● Assigned task:
Please transcribe every record below exactly as it appears.

_ _ _ _ _

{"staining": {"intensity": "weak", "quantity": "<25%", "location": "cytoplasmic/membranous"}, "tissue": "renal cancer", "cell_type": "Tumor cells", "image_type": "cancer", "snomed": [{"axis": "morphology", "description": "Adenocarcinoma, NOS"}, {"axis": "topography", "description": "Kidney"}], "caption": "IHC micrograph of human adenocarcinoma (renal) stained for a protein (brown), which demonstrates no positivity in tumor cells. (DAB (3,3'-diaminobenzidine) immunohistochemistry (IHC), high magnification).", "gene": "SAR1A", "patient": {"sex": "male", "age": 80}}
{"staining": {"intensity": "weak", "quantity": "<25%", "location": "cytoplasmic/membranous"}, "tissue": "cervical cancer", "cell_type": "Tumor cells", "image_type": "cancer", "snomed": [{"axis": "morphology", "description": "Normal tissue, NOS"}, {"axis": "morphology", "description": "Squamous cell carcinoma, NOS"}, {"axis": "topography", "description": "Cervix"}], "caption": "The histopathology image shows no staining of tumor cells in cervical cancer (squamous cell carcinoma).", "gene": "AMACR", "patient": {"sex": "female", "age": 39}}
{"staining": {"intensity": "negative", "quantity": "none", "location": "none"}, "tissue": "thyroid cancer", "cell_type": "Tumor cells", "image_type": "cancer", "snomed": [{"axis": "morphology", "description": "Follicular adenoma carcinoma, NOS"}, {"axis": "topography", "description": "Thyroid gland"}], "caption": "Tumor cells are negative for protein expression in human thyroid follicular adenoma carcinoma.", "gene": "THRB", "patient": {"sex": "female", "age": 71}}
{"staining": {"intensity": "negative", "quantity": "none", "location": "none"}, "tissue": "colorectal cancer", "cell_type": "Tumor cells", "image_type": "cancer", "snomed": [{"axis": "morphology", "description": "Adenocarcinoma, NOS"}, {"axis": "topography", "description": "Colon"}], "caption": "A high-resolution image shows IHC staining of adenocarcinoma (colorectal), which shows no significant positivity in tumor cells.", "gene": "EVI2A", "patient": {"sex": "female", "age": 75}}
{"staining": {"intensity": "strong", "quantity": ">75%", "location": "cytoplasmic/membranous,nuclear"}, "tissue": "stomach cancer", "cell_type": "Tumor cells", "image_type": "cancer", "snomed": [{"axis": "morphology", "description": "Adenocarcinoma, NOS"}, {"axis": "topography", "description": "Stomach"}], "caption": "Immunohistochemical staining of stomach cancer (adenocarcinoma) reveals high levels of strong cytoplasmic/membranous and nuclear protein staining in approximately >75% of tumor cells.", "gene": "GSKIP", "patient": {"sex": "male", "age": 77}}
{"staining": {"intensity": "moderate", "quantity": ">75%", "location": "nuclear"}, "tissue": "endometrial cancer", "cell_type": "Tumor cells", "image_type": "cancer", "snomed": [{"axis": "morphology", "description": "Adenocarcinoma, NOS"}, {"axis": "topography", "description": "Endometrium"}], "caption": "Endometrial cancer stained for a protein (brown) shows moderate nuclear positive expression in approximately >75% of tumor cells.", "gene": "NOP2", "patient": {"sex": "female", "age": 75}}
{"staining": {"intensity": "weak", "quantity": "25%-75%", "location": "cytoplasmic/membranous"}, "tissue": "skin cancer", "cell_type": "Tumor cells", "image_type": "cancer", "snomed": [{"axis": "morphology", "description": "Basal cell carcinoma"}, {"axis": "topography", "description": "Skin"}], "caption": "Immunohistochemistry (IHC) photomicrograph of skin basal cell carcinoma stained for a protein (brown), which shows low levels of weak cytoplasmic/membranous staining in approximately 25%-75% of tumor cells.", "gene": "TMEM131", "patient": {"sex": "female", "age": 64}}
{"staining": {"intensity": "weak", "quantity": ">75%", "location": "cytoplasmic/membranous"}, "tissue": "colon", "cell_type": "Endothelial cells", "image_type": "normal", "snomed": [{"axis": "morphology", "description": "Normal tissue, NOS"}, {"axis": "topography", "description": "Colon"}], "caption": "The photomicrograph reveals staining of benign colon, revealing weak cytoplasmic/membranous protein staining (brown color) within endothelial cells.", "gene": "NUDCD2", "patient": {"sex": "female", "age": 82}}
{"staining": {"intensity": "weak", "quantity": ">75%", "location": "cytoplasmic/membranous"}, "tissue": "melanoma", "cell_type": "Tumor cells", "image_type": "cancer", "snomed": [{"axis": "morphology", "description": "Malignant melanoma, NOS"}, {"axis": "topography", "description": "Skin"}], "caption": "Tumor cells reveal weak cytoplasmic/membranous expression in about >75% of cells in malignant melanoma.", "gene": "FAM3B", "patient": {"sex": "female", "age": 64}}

_ _ _ _ _

● Exercise output:
{"staining": {"intensity": "weak", "quantity": "<25%", "location": "cytoplasmic/membranous"}, "tissue": "renal cancer", "cell_type": "Tumor cells", "image_type": "cancer", "snomed": [{"axis": "morphology", "description": "Adenocarcinoma, NOS"}, {"axis": "topography", "description": "Kidney"}], "caption": "IHC micrograph of human adenocarcinoma (renal) stained for a protein (brown), which demonstrates no positivity in tumor cells. (DAB (3,3'-diaminobenzidine) immunohistochemistry (IHC), high magnification).", "gene": "SAR1A", "patient": {"sex": "male", "age": 80}}
{"staining": {"intensity": "weak", "quantity": "<25%", "location": "cytoplasmic/membranous"}, "tissue": "cervical cancer", "cell_type": "Tumor cells", "image_type": "cancer", "snomed": [{"axis": "morphology", "description": "Normal tissue, NOS"}, {"axis": "morphology", "description": "Squamous cell carcinoma, NOS"}, {"axis": "topography", "description": "Cervix"}], "caption": "The histopathology image shows no staining of tumor cells in cervical cancer (squamous cell carcinoma).", "gene": "AMACR", "patient": {"sex": "female", "age": 39}}
{"staining": {"intensity": "negative", "quantity": "none", "location": "none"}, "tissue": "thyroid cancer", "cell_type": "Tumor cells", "image_type": "cancer", "snomed": [{"axis": "morphology", "description": "Follicular adenoma carcinoma, NOS"}, {"axis": "topography", "description": "Thyroid gland"}], "caption": "Tumor cells are negative for protein expression in human thyroid follicular adenoma carcinoma.", "gene": "THRB", "patient": {"sex": "female", "age": 71}}
{"staining": {"intensity": "negative", "quantity": "none", "location": "none"}, "tissue": "colorectal cancer", "cell_type": "Tumor cells", "image_type": "cancer", "snomed": [{"axis": "morphology", "description": "Adenocarcinoma, NOS"}, {"axis": "topography", "description": "Colon"}], "caption": "A high-resolution image shows IHC staining of adenocarcinoma (colorectal), which shows no significant positivity in tumor cells.", "gene": "EVI2A", "patient": {"sex": "female", "age": 75}}
{"staining": {"intensity": "strong", "quantity": ">75%", "location": "cytoplasmic/membranous,nuclear"}, "tissue": "stomach cancer", "cell_type": "Tumor cells", "image_type": "cancer", "snomed": [{"axis": "morphology", "description": "Adenocarcinoma, NOS"}, {"axis": "topography", "description": "Stomach"}], "caption": "Immunohistochemical staining of stomach cancer (adenocarcinoma) reveals high levels of strong cytoplasmic/membranous and nuclear protein staining in approximately >75% of tumor cells.", "gene": "GSKIP", "patient": {"sex": "male", "age": 77}}
{"staining": {"intensity": "moderate", "quantity": ">75%", "location": "nuclear"}, "tissue": "endometrial cancer", "cell_type": "Tumor cells", "image_type": "cancer", "snomed": [{"axis": "morphology", "description": "Adenocarcinoma, NOS"}, {"axis": "topography", "description": "Endometrium"}], "caption": "Endometrial cancer stained for a protein (brown) shows moderate nuclear positive expression in approximately >75% of tumor cells.", "gene": "NOP2", "patient": {"sex": "female", "age": 75}}
{"staining": {"intensity": "weak", "quantity": "25%-75%", "location": "cytoplasmic/membranous"}, "tissue": "skin cancer", "cell_type": "Tumor cells", "image_type": "cancer", "snomed": [{"axis": "morphology", "description": "Basal cell carcinoma"}, {"axis": "topography", "description": "Skin"}], "caption": "Immunohistochemistry (IHC) photomicrograph of skin basal cell carcinoma stained for a protein (brown), which shows low levels of weak cytoplasmic/membranous staining in approximately 25%-75% of tumor cells.", "gene": "TMEM131", "patient": {"sex": "female", "age": 64}}
{"staining": {"intensity": "weak", "quantity": ">75%", "location": "cytoplasmic/membranous"}, "tissue": "colon", "cell_type": "Endothelial cells", "image_type": "normal", "snomed": [{"axis": "morphology", "description": "Normal tissue, NOS"}, {"axis": "topography", "description": "Colon"}], "caption": "The photomicrograph reveals staining of benign colon, revealing weak cytoplasmic/membranous protein staining (brown color) within endothelial cells.", "gene": "NUDCD2", "patient": {"sex": "female", "age": 82}}
{"staining": {"intensity": "weak", "quantity": ">75%", "location": "cytoplasmic/membranous"}, "tissue": "melanoma", "cell_type": "Tumor cells", "image_type": "cancer", "snomed": [{"axis": "morphology", "description": "Malignant melanoma, NOS"}, {"axis": "topography", "description": "Skin"}], "caption": "Tumor cells reveal weak cytoplasmic/membranous expression in about >75% of cells in malignant melanoma.", "gene": "FAM3B", "patient": {"sex": "female", "age": 64}}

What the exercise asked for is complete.